Selon les données de la Direction  des régies, beaucoup d’opérateurs,  publics ou privés, sont déficitaires.  Ainsi, les pertes de M’dina Bus se  chiffrent à plus de 100 millions de  DH, celles de AUTASA à plus de 14  millions de DH, celles de la RATF  à plus de 15 millions de DH. Et en  moins de deux ans d’exploitation du  réseau de Rabat, Veolia s’est retiré  au profit de la Direction générale  des collectivités locales, relevant du  ministère de l’Intérieur.


A Casablanca, les problèmes de  circulation et de stationnement sont  en grande partie dus à la croissance  rapide du parc automobile qui est  passé de 500.000 en 2004 à 1,2  million dix ans plus tard. L’une  des solutions pour la désengorger  est d’encourager une plus grande  utilisation des moyens de transport  en commun. Mais c’est là où le bât blesse. Le tramway, mis en service  en décembre 2012, a marqué une  rupture avec la qualité de service  proposée jusque-là aux usagers,  mais il ne suffit pas à lui seul pour  répondre à tous les besoins de la  ville. C’est pourquoi les autorités se  sont activées ces dernières années  pour mettre à niveau l’offre de  transport, particulièrement celle des  autobus, qui assurent près de 15%  des déplacements au sein de la ville.


Laxisme des autorités
Mais la situation actuelle laisse  beaucoup à désirer: des bus en  mauvais état, des horaires rarement  respectés, un temps de déplacement  trop long… Le concessionnaire du  service M’dina Bus enregistre un  déficit structurel de 100 à 120 MDH  par an, même après l’entrée dans  le tour de table de la CDG, appelée  à la rescousse après plusieurs  tentatives de redressement vouées  à l’échec. Le laxisme des autorités  de la ville explique pourquoi cette  situation a trop duré. Ce n’est que  récemment que le Conseil de la ville  de Casablanca a adressé une mise  en demeure à M’dina Bus pour  “non-respect des clauses du cahier  des charges”.

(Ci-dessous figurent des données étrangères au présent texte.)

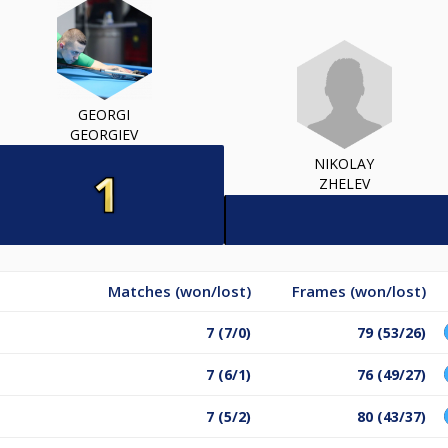
GEORGI
GEORGIEV
NIKOLAY
ZHELEV
Matches (won/lost)
Frames (won/lost)
7 (7/0)
79 (53/26)
7 (6/1)
76 (49/27)
7 (5/2)
80 (43/37)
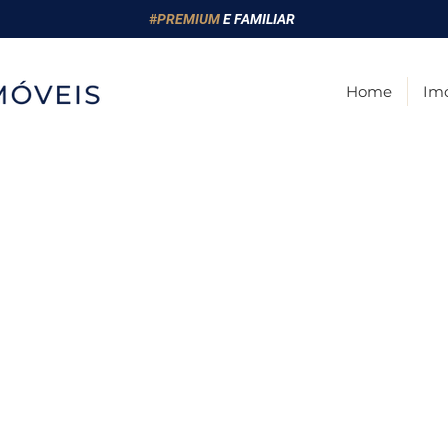
#
PREMIUM
E FAMILIAR
Home
Imó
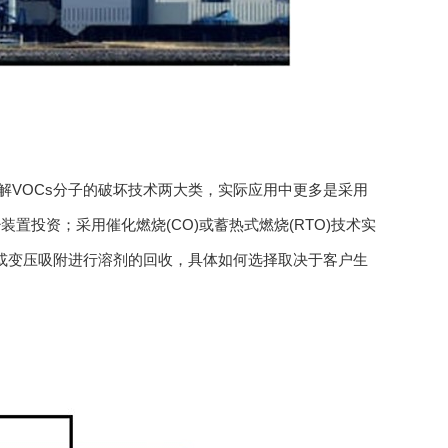
VOCs分子的破坏技术两大类，实际应用中更多是采用
投资；采用催化燃烧(CO)或蓄热式燃烧(RTO)技术实
附或变压吸附进行溶剂的回收，具体如何选择取决于客户生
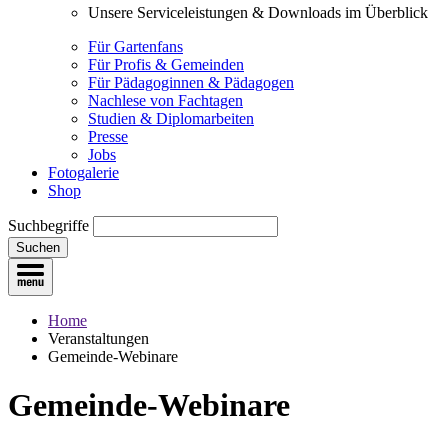
Unsere Serviceleistungen & Downloads im Überblick
Für Gartenfans
Für Profis & Gemeinden
Für Pädagoginnen & Pädagogen
Nachlese von Fachtagen
Studien & Diplomarbeiten
Presse
Jobs
Fotogalerie
Shop
Suchbegriffe
Suchen
Home
Veranstaltungen
Gemeinde-Webinare
Gemeinde-Webinare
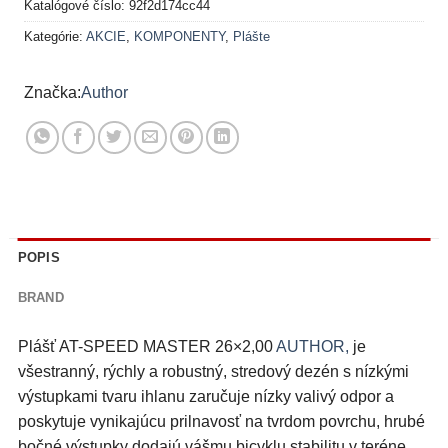
Katalógové číslo:
92f2d174cc44
Kategórie:
AKCIE
,
KOMPONENTY
,
Plášte
Author
POPIS
BRAND
Plášť AT-SPEED MASTER 26×2,00
AUTHOR,
je
všestranný, rýchly a robustný, stredový dezén s nízkými
výstupkami tvaru ihlanu zaručuje nízky valivý odpor a
poskytuje vynikajúcu prilnavosť na tvrdom povrchu, hrubé
bočné výstupky dodajú vášmu bicyklu stabilitu v teréne,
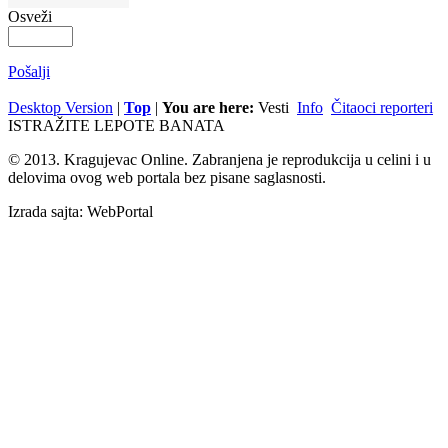
Osveži
Pošalji
Desktop Version
|
Top
|
You are here:
Vesti
Info
Čitaoci reporteri
ISTRAŽITE LEPOTE BANATA
© 2013. Kragujevac Online. Zabranjena je reprodukcija u celini i u
delovima ovog web portala bez pisane saglasnosti.
Izrada sajta: WebPortal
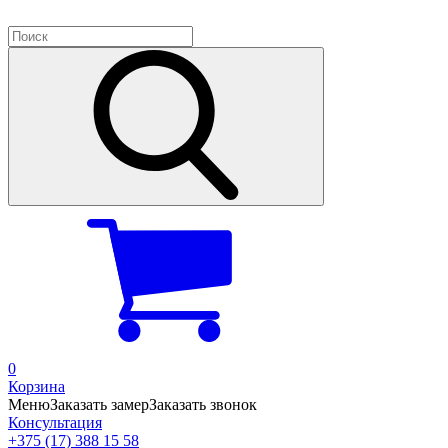
0
Корзина
Меню
Заказать замер
Заказать звонок
Консультация
+375 (17) 388 15 58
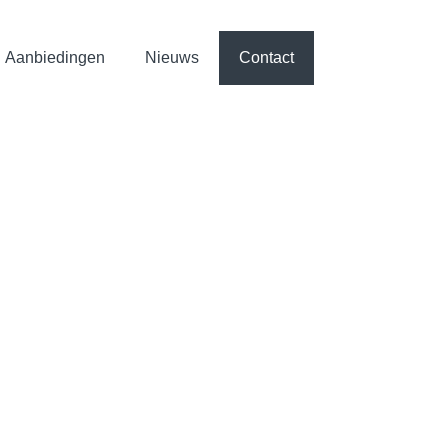
Aanbiedingen
Nieuws
Contact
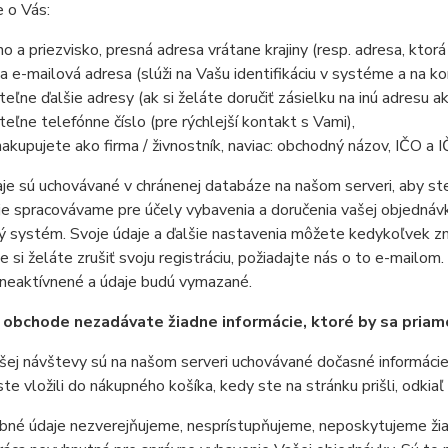
e o Vás:
o a priezvisko, presná adresa vrátane krajiny (resp. adresa, ktor
a e-mailová adresa (slúži na Vašu identifikáciu v systéme a na ko
iteľne ďalšie adresy (ak si želáte doručiť zásielku na inú adresu ak
iteľne telefónne číslo (pre rýchlejší kontakt s Vami),
nakupujete ako firma / živnostník, naviac: obchodný názov, IČO a 
je sú uchovávané v chránenej databáze na našom serveri, aby ste
e spracovávame pre účely vybavenia a doručenia vašej objednávky
ý systém. Svoje údaje a ďalšie nastavenia môžete kedykoľvek zm
že si želáte zrušiť svoju registráciu, požiadajte nás o to e-mail
zneaktívnené a údaje budú vymazané.
obchode nezadávate žiadne informácie, ktoré by sa priamo 
ej návštevy sú na našom serveri uchovávané dočasné informácie
ste vložili do nákupného košíka, kedy ste na stránku prišli, odkiaľ 
né údaje nezverejňujeme, nesprístupňujeme, neposkytujeme žiad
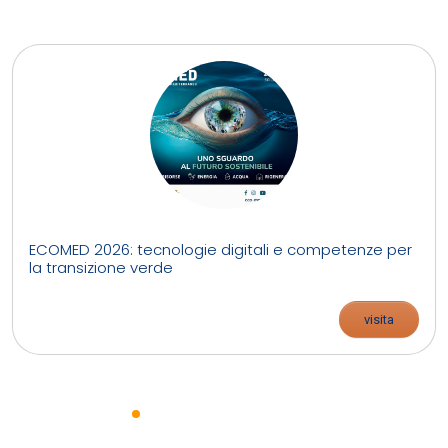
ECOMED 2026: tecnologie digitali e competenze per
la transizione verde
visita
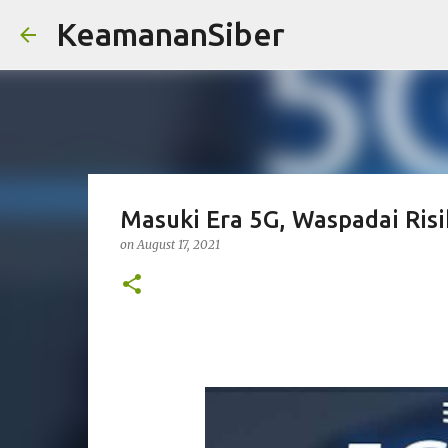
KeamananSiber
Masuki Era 5G, Waspadai Ris
on
August 17, 2021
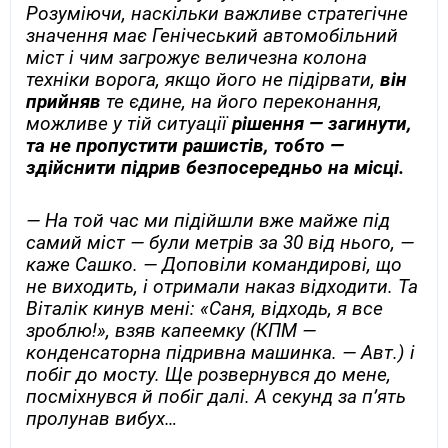
Розуміючи, наскільки важливе стратегічне
значення має Генічеський автомобільний
міст і чим загрожує величезна колона
техніки ворога, якщо його не підірвати,
він
прийняв
те єдине, на його переконання,
можливе у тій ситуації
рішення — загинути,
та не пропустити рашистів, тобто —
здійснити підрив безпосередньо на місці.
— На той час ми підійшли вже майже під
самий міст — були метрів за 30 від нього, —
каже Сашко. — Доповіли командирові, що
не виходить, і отримали наказ відходити. Та
Віталік кинув мені: «Саня, відходь, я все
зроблю!», взяв капеемку (КПМ —
конденсаторна підривна машинка. — Авт.) і
побіг до мосту. Ще розвернувся до мене,
посміхнувся й побіг далі. А секунд за п’ять
пролунав вибух…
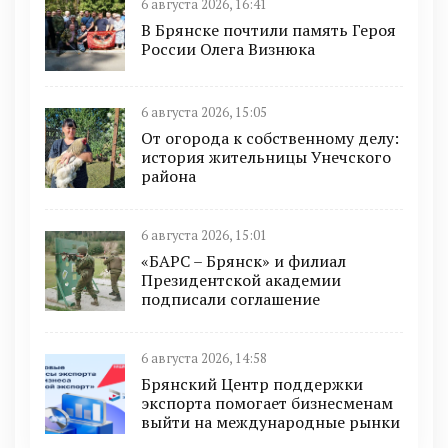
6 августа 2026, 16:41
В Брянске почтили память Героя
России Олега Визнюка
6 августа 2026, 15:05
От огорода к собственному делу:
история жительницы Унечского
района
6 августа 2026, 15:01
«БАРС – Брянск» и филиал
Президентской академии
подписали соглашение
6 августа 2026, 14:58
Брянский Центр поддержки
экспорта помогает бизнесменам
выйти на международные рынки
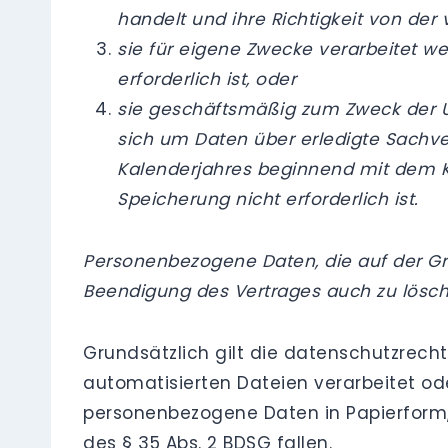
handelt und ihre Richtigkeit von der
sie für eigene Zwecke verarbeitet we
erforderlich ist, oder
sie geschäftsmäßig zum Zweck der Üb
sich um Daten über erledigte Sachve
Kalenderjahres beginnend mit dem Ka
Speicherung nicht erforderlich ist.
Personenbezogene Daten, die auf der Grun
Beendigung des Vertrages auch zu lösche
Grundsätzlich gilt die datenschutzrecht
automatisierten Dateien verarbeitet od
personenbezogene Daten in Papierform,
des § 35 Abs. 2 BDSG fallen.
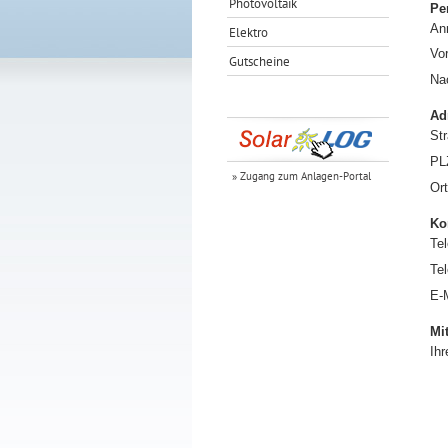
Photovoltaik
Pe
An
Elektro
Vo
Gutscheine
Na
Ad
St
PL
» Zugang zum Anlagen-Portal
Ort
Ko
Tel
Tel
E-
Mi
Ihr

Sur la période 2004-2013, M’dina  Bus n’aurait opéré que 47% des  investissements stipulés par le  contrat de délégation (sur un total de  plus de 1,2 milliard de DH). De même,  son taux de couverture du territoire  du Grand-Casablanca ne dépasse pas  les 45%. Pour M’dina Bus, la société  exploite 95% des lignes à perte, alors  que d’autres concessionnaires privés  (comme Chennaoui, Rafahia…)  continuent de desservir des lignes  commerciales à profit alors que leurs  contrats avec la ville sont censés  être expirés depuis des années.  L’absence de couloirs dédiés aux  bus est également déplorée par le  délégataire des services de transport  urbain. Le renflouement des caisses  de la société de 200 MDH pour  l’acquisition de nouveaux bus et  l’amélioration de la qualité du  service n’a rien changé au statuquo.